-- The data --
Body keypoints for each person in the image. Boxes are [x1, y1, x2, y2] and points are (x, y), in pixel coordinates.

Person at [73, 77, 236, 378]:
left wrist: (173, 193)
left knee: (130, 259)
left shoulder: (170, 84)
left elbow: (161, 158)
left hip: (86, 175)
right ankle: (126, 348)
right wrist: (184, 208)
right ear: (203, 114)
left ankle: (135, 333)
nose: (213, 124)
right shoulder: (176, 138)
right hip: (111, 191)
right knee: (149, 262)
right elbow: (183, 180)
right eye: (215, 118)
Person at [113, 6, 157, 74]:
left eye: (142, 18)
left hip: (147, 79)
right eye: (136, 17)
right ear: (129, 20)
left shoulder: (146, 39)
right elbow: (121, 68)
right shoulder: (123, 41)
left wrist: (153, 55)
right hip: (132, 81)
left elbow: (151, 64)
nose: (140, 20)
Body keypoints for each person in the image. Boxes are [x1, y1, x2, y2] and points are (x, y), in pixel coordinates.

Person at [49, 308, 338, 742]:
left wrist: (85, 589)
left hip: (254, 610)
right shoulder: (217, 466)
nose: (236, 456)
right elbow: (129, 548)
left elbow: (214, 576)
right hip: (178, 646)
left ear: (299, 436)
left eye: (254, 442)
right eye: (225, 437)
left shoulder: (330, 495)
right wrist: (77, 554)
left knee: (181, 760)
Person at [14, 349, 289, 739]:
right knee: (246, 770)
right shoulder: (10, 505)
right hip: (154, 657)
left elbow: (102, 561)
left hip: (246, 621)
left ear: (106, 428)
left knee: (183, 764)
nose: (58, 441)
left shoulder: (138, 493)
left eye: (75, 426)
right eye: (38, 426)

==

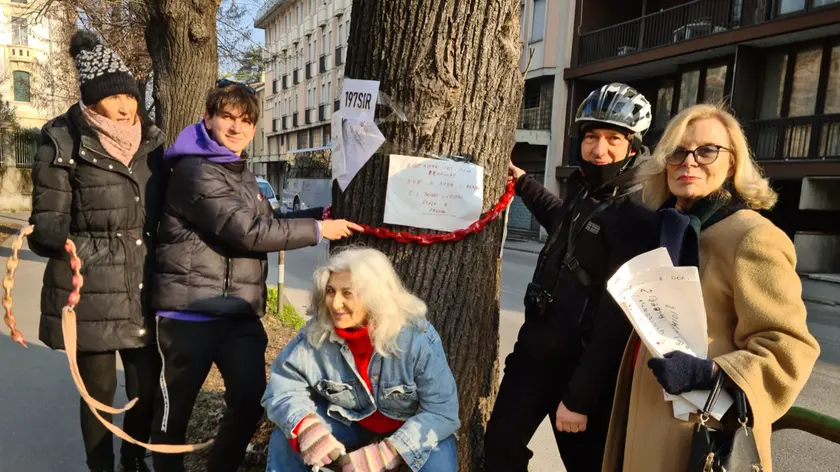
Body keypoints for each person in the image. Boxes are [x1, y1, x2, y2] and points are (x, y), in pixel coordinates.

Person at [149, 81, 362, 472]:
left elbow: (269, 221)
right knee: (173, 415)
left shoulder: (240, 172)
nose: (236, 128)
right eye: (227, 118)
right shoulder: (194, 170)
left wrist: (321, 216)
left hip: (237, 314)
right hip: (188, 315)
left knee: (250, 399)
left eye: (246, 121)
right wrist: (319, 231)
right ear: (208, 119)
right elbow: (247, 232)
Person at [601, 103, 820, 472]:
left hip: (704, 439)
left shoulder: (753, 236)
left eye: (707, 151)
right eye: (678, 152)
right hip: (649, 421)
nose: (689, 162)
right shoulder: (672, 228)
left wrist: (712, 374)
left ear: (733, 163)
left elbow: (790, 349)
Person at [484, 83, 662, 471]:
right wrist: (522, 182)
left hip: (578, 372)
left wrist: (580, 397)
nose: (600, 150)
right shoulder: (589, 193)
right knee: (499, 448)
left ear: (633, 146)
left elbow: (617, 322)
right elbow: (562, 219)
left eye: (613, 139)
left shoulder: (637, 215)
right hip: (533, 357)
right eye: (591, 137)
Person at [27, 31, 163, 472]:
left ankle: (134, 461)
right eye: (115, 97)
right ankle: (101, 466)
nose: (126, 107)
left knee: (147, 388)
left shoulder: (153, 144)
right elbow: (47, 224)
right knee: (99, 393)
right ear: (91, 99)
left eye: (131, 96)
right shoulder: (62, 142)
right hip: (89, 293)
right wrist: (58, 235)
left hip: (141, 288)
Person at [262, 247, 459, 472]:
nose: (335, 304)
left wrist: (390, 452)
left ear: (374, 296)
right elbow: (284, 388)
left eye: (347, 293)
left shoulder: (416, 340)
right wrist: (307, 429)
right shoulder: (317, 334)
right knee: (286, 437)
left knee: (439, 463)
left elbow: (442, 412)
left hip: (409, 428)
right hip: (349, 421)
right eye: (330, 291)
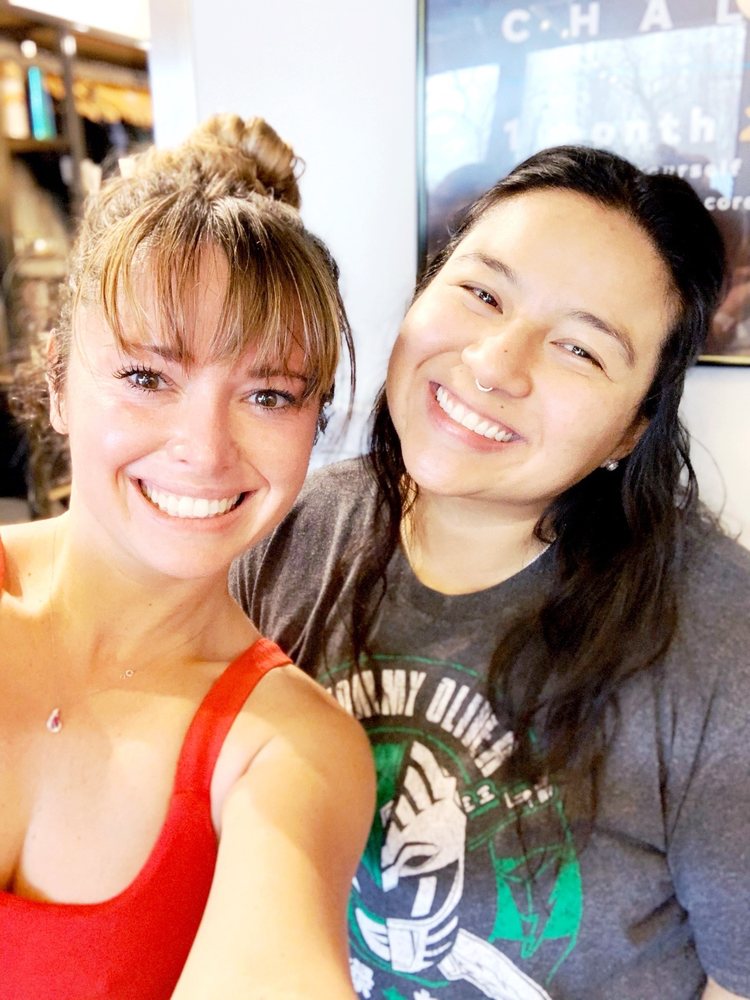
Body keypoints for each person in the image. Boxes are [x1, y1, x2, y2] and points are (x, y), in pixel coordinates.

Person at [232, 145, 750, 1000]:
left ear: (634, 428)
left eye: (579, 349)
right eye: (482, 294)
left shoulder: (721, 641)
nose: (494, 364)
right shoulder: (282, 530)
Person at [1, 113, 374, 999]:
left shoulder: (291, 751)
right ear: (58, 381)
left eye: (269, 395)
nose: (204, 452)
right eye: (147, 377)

-- Prompt --
Please go through the data above and copy every line that has the word "ankle".

-- Task output --
right ankle: (126, 348)
left ankle: (135, 333)
left ankle: (134, 461)
right ankle: (101, 466)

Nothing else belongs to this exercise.